The language and placement of the statute reinforce this conclusion. The PKPA, 28 U. S. C. § 1738A, is an addendum to the full faith and credit statute, 28 U. S. C. § 1738. This fact alone is strong proof that the Act is intended to have the same operative effect as the full faith and credit statute. Similarly instructive is the heading to the PKPA: "Full faith and credit given to child custody determinations." As for the language of the Act, it is addressed entirely to States and state courts. Unlike statutes that explicitly confer a right on a specified class of persons, the PKPA is a mandate directed to state courts to respect the custody decrees of sister States. See Cannon v. University of Chicago, 441 U.S., at 690, n. 13; Cort v. Ash, supra, at 81-82. We agree with the Court of Appeals that "[i]t seems highly unlikely Congress would follow the pattern of the Full Faith and Credit Clause and section 1738 by structuring section 1738A as a command to state courts to give full faith and credit to the child custody decrees of other states, and yet, without comment, depart from the enforcement practice followed under the Clause and section 1738." 798 F.2d, at 1556.
Finally, the legislative history of the PKPA provides unusually clear indication that Congress did not intend the federal
courts to play the enforcement role that petitioner urges. Two passages are particularly revealing. The first of these is a colloquy between Congressmen Conyers and Fish. Congressman Fish had been the sponsor of a competing legislative proposal -- ultimately rejected by Congress -- that would have extended the district courts' diversity jurisdiction to encompass actions for enforcement of state custody orders. In the following exchange, Congressman Conyers questioned Congressman Fish about the differences between his proposal and "the Bennett proposal," which was a precursor to the PKPA.
"Mr. Conyers: Could I just interject, the difference between the Bennett proposal and yours: You would have, enforcing the full faith and credit provision, the parties removed to a Federal court. Under the Bennett provision, his bill would impose the full faith and credit enforcement on the State court.
"It seems to me that that is a very important difference. The Federal jurisdiction, could it not, Mr. Fish, result in the Federal court litigating between two State court decrees; whereas, in an alternate method previously suggested, we would be imposing the responsibility of the enforcement upon the State court, and thereby reducing, it seems to me, the amount of litigation.
"Do you see any possible merit in leaving the enforcement at the State level, rather than introducing the Federal judiciary?
"Mr. Fish: Well, I really think that it is easier on the parent that has custody of the child to go to the nearest Federal district court . . . .

══════

**Tasks to complete**
(1) Recast the entries, from the first line through the line containing "name author: Klatt", as a Markdown table with the columns Row and Entry line. Put a row number in Row and the line itself in Entry line, and leave out blank lines.
(2) Continue the passage on the PKPA and its enforcement from the point where it stops.
The passage and the entries have no connection to each other.

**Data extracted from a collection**

══════

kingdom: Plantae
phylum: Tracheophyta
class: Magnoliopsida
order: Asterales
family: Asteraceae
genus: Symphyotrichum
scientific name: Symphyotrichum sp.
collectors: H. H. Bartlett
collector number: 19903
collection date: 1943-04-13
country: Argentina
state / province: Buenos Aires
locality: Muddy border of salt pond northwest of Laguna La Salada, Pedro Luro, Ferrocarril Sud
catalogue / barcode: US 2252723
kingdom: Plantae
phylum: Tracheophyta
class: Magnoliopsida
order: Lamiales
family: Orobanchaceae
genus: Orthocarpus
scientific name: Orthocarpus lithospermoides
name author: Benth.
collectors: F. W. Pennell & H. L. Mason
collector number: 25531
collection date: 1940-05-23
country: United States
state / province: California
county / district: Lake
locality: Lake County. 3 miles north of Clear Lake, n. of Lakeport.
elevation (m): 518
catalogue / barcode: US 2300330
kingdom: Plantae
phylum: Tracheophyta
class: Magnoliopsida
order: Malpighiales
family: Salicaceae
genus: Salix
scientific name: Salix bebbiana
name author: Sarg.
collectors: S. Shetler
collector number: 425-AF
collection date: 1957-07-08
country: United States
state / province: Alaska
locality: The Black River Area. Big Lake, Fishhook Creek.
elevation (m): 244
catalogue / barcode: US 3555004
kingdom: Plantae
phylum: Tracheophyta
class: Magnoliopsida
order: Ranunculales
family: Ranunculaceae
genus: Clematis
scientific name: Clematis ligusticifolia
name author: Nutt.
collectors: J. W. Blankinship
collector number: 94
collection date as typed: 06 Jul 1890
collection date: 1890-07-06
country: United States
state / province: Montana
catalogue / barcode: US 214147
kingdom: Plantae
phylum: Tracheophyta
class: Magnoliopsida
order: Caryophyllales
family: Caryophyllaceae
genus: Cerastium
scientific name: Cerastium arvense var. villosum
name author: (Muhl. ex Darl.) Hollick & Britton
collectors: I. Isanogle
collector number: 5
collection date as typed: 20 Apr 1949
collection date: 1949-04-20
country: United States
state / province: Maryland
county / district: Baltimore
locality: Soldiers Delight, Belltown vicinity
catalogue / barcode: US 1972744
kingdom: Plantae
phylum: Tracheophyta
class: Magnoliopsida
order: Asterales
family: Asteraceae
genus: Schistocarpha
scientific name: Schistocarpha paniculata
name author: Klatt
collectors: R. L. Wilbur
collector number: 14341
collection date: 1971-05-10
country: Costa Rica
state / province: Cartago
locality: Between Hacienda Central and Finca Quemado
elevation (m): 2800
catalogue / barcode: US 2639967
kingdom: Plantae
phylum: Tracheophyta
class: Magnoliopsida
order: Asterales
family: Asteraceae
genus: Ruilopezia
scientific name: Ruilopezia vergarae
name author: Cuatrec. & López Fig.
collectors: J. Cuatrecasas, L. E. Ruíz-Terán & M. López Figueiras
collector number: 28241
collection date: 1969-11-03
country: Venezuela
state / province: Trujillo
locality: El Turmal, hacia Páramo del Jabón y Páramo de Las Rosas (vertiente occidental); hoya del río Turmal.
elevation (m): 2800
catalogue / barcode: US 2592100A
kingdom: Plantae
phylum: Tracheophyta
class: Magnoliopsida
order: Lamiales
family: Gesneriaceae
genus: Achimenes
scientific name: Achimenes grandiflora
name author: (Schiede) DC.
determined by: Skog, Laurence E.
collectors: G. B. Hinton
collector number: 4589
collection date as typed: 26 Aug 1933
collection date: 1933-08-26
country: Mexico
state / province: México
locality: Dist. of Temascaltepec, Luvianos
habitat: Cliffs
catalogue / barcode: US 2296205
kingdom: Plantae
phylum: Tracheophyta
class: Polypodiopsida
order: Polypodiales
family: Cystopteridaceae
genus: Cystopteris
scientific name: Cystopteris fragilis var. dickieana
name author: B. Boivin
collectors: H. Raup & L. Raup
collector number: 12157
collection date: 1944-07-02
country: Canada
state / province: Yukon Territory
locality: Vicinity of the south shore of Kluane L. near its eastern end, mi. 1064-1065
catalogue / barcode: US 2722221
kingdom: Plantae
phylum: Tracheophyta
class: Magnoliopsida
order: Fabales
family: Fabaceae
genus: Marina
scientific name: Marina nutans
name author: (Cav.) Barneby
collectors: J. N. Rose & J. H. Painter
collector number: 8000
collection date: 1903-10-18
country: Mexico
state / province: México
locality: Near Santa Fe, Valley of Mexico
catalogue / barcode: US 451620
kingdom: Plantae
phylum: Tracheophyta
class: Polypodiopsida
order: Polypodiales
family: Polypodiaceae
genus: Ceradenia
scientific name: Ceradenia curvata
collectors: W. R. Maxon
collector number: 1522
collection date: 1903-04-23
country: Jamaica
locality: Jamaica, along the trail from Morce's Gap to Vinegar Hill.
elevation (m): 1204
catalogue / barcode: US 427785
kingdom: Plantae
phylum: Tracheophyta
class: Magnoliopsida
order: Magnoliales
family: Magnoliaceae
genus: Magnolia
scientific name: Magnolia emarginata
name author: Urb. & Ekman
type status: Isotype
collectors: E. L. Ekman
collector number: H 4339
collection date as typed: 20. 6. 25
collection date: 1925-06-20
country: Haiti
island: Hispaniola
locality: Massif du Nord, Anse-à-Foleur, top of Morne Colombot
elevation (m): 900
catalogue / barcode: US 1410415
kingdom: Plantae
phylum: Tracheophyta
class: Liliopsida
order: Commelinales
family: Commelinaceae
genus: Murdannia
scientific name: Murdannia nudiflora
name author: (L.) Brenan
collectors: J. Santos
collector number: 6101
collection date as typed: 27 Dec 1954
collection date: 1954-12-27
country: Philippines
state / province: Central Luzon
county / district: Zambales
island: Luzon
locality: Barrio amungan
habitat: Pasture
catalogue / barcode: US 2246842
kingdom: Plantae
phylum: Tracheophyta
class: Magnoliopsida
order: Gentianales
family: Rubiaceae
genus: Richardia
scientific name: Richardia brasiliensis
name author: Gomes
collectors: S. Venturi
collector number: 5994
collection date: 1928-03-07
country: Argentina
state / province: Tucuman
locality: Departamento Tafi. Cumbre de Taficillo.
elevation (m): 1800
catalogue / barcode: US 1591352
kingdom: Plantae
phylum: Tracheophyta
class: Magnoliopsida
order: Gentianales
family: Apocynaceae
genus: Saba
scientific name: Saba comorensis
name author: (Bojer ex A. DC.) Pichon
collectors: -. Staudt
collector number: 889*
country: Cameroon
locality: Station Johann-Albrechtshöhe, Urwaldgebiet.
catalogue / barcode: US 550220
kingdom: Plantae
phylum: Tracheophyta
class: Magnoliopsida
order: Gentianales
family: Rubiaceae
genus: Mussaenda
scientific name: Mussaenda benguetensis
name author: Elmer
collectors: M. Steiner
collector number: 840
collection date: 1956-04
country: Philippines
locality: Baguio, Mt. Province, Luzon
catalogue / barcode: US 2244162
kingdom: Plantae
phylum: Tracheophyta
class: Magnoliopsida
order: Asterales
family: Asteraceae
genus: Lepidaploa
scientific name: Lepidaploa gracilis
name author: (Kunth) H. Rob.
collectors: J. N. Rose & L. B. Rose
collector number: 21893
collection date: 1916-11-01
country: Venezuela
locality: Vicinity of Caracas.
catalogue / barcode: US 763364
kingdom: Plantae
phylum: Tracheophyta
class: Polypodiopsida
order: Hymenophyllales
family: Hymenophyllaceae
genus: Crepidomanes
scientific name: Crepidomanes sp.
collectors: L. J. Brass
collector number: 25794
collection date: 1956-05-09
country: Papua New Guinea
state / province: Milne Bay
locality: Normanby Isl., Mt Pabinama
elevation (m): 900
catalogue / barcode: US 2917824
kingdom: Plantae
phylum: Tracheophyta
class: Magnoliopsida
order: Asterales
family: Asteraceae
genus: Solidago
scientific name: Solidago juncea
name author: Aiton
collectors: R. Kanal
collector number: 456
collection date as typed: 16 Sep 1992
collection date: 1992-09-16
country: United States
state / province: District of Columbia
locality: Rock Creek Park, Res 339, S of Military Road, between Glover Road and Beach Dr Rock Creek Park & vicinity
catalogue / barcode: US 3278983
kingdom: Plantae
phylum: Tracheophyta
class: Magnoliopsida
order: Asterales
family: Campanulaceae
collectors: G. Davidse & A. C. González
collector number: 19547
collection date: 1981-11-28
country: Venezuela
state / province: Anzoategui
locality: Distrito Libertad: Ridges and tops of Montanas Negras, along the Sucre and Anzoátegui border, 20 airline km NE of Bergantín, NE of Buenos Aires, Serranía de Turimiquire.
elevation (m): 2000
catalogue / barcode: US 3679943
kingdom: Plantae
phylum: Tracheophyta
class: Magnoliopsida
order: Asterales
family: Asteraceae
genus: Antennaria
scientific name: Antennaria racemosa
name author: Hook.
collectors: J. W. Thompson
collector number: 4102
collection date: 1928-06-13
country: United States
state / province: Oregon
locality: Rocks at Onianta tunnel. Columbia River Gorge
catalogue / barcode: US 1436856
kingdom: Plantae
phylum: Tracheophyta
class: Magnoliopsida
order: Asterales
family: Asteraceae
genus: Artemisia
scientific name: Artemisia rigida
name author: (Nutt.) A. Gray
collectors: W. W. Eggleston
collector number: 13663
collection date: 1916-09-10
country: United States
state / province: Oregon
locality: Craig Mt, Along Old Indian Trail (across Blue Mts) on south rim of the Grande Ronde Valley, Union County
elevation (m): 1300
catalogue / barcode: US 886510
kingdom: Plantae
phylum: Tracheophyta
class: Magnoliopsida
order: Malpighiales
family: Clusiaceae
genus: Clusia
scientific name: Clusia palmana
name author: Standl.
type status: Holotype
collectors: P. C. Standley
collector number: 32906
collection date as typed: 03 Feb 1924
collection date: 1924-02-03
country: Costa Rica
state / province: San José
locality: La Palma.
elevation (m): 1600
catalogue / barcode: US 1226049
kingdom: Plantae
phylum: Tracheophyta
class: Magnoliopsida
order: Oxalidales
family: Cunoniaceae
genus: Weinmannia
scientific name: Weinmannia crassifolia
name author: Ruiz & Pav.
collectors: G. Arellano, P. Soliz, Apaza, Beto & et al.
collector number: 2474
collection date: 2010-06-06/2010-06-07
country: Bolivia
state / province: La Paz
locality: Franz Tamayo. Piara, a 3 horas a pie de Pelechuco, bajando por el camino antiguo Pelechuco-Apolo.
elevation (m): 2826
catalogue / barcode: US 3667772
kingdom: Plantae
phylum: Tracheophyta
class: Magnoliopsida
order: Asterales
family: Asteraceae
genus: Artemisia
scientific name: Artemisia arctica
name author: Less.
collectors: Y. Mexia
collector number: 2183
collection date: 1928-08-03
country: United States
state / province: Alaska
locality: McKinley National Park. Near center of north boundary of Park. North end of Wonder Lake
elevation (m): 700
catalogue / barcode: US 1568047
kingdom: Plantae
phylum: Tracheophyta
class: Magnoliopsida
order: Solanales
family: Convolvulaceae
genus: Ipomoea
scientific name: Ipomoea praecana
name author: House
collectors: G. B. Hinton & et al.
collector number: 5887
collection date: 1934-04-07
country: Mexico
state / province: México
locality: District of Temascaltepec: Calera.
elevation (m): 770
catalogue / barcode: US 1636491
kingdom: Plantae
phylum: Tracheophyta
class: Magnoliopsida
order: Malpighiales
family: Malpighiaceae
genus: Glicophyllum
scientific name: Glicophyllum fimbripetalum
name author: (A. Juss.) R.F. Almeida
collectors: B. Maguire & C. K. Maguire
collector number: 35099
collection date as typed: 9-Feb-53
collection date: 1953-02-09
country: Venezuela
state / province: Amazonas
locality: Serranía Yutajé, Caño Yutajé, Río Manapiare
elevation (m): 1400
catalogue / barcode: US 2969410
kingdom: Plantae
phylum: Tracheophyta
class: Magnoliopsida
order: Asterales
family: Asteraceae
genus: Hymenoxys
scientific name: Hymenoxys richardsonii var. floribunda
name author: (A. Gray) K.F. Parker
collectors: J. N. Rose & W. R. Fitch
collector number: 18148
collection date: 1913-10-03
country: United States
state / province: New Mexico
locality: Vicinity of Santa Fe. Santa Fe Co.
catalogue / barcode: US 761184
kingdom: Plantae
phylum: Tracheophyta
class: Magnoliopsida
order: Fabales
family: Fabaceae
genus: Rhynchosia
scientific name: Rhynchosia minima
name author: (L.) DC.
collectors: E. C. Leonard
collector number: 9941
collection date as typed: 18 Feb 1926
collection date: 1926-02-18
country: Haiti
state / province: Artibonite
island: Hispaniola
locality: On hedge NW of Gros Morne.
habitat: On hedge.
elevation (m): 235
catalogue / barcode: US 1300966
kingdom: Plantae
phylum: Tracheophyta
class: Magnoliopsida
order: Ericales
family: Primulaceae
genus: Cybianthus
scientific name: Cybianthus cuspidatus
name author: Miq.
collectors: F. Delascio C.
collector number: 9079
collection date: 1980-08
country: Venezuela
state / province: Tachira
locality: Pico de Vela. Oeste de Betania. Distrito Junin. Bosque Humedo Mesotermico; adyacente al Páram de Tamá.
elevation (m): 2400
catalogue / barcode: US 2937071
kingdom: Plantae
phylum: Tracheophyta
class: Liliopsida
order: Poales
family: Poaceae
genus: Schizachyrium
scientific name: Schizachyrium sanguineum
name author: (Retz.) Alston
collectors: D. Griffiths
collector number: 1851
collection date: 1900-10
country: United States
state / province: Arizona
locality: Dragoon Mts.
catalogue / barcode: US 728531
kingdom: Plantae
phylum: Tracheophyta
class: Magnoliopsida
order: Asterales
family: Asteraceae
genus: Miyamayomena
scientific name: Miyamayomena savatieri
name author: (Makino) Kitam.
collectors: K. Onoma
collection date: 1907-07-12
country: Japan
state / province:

══════

**Expected responses**
(1)
| Row | Entry line |
|---|---|
| 1 | kingdom: Plantae |
| 2 | phylum: Tracheophyta |
| 3 | class: Magnoliopsida |
| 4 | order: Asterales |
| 5 | family: Asteraceae |
| 6 | genus: Symphyotrichum |
| 7 | scientific name: Symphyotrichum sp. |
| 8 | collectors: H. H. Bartlett |
| 9 | collector number: 19903 |
| 10 | collection date: 1943-04-13 |
| 11 | country: Argentina |
| 12 | state / province: Buenos Aires |
| 13 | locality: Muddy border of salt pond northwest of Laguna La Salada, Pedro Luro, Ferrocarril Sud |
| 14 | catalogue / barcode: US 2252723 |
| 15 | kingdom: Plantae |
| 16 | phylum: Tracheophyta |
| 17 | class: Magnoliopsida |
| 18 | order: Lamiales |
| 19 | family: Orobanchaceae |
| 20 | genus: Orthocarpus |
| 21 | scientific name: Orthocarpus lithospermoides |
| 22 | name author: Benth. |
| 23 | collectors: F. W. Pennell & H. L. Mason |
| 24 | collector number: 25531 |
| 25 | collection date: 1940-05-23 |
| 26 | country: United States |
| 27 | state / province: California |
| 28 | county / district: Lake |
| 29 | locality: Lake County. 3 miles north of Clear Lake, n. of Lakeport. |
| 30 | elevation (m): 518 |
| 31 | catalogue / barcode: US 2300330 |
| 32 | kingdom: Plantae |
| 33 | phylum: Tracheophyta |
| 34 | class: Magnoliopsida |
| 35 | order: Malpighiales |
| 36 | family: Salicaceae |
| 37 | genus: Salix |
| 38 | scientific name: Salix bebbiana |
| 39 | name author: Sarg. |
| 40 | collectors: S. Shetler |
| 41 | collector number: 425-AF |
| 42 | collection date: 1957-07-08 |
| 43 | country: United States |
| 44 | state / province: Alaska |
| 45 | locality: The Black River Area. Big Lake, Fishhook Creek. |
| 46 | elevation (m): 244 |
| 47 | catalogue / barcode: US 3555004 |
| 48 | kingdom: Plantae |
| 49 | phylum: Tracheophyta |
| 50 | class: Magnoliopsida |
| 51 | order: Ranunculales |
| 52 | family: Ranunculaceae |
| 53 | genus: Clematis |
| 54 | scientific name: Clematis ligusticifolia |
| 55 | name author: Nutt. |
| 56 | collectors: J. W. Blankinship |
| 57 | collector number: 94 |
| 58 | collection date as typed: 06 Jul 1890 |
| 59 | collection date: 1890-07-06 |
| 60 | country: United States |
| 61 | state / province: Montana |
| 62 | catalogue / barcode: US 214147 |
| 63 | kingdom: Plantae |
| 64 | phylum: Tracheophyta |
| 65 | class: Magnoliopsida |
| 66 | order: Caryophyllales |
| 67 | family: Caryophyllaceae |
| 68 | genus: Cerastium |
| 69 | scientific name: Cerastium arvense var. villosum |
| 70 | name author: (Muhl. ex Darl.) Hollick & Britton |
| 71 | collectors: I. Isanogle |
| 72 | collector number: 5 |
| 73 | collection date as typed: 20 Apr 1949 |
| 74 | collection date: 1949-04-20 |
| 75 | country: United States |
| 76 | state / province: Maryland |
| 77 | county / district: Baltimore |
| 78 | locality: Soldiers Delight, Belltown vicinity |
| 79 | catalogue / barcode: US 1972744 |
| 80 | kingdom: Plantae |
| 81 | phylum: Tracheophyta |
| 82 | class: Magnoliopsida |
| 83 | order: Asterales |
| 84 | family: Asteraceae |
| 85 | genus: Schistocarpha |
| 86 | scientific name: Schistocarpha paniculata |
| 87 | name author: Klatt |

(2)
"Mr. Conyers: Of course you know that the Federal courts have no experience in these kinds of matters, and they would be moving into this other area. I am just thinking of the fact that they have [many areas of federal concern and] on the average of a 21-month docket, you
would now be imposing custody matters which it seems might be handled in the courts that normally handle that . . . ." Parental Kidnaping: Hearing on H. R. 1290 before the Subcommittee on Crime of the House Committee on the Judiciary, 96th Cong., 2d Sess., 14 (1980).
This exchange suggests that Congress considered and rejected an approach to the problem that would have resulted in a "Federal court litigating between two State court decrees." Ibid.
The second noteworthy entry in the legislative history is a letter from then Assistant Attorney General Patricia Wald to the Chairman of the House Judiciary Committee, which was referred to extensively during the debate on the PKPA. The letter outlined a variety of solutions to the child-snatching problem. It specifically compared proposals that would "grant jurisdiction to the federal courts to enforce state custody decrees" with an approach, such as was proposed in the PKPA, that would "impose on states a federal duty, under enumerated standards derived generally from the UCCJA, to give full faith and credit to the custody decrees of other states." Addendum to Joint Hearing 103. The letter endorsed the full faith and credit approach that eventually was codified in the PKPA. More importantly, it "strongly oppose[d] . . . the creation of a federal forum for resolving custody disputes." Id., at 108. Like Congressman Conyers, the Justice Department reasoned that federal enforcement of state custody decrees would increase the workload of the federal courts and entangle the federal judiciary in domestic relations disputes with which they have little experience and which traditionally have been the province of the States. That the views of the Justice Department and Congressman Conyers prevailed, and that Congress explicitly opted for a full faith and credit approach over reliance on enforcement by the federal courts, provide strong evidence against inferring a federal cause of action. Cf. Cort v. Ash,
U.S., at 82 (congressional determination not to create a private cause of action is dispositive).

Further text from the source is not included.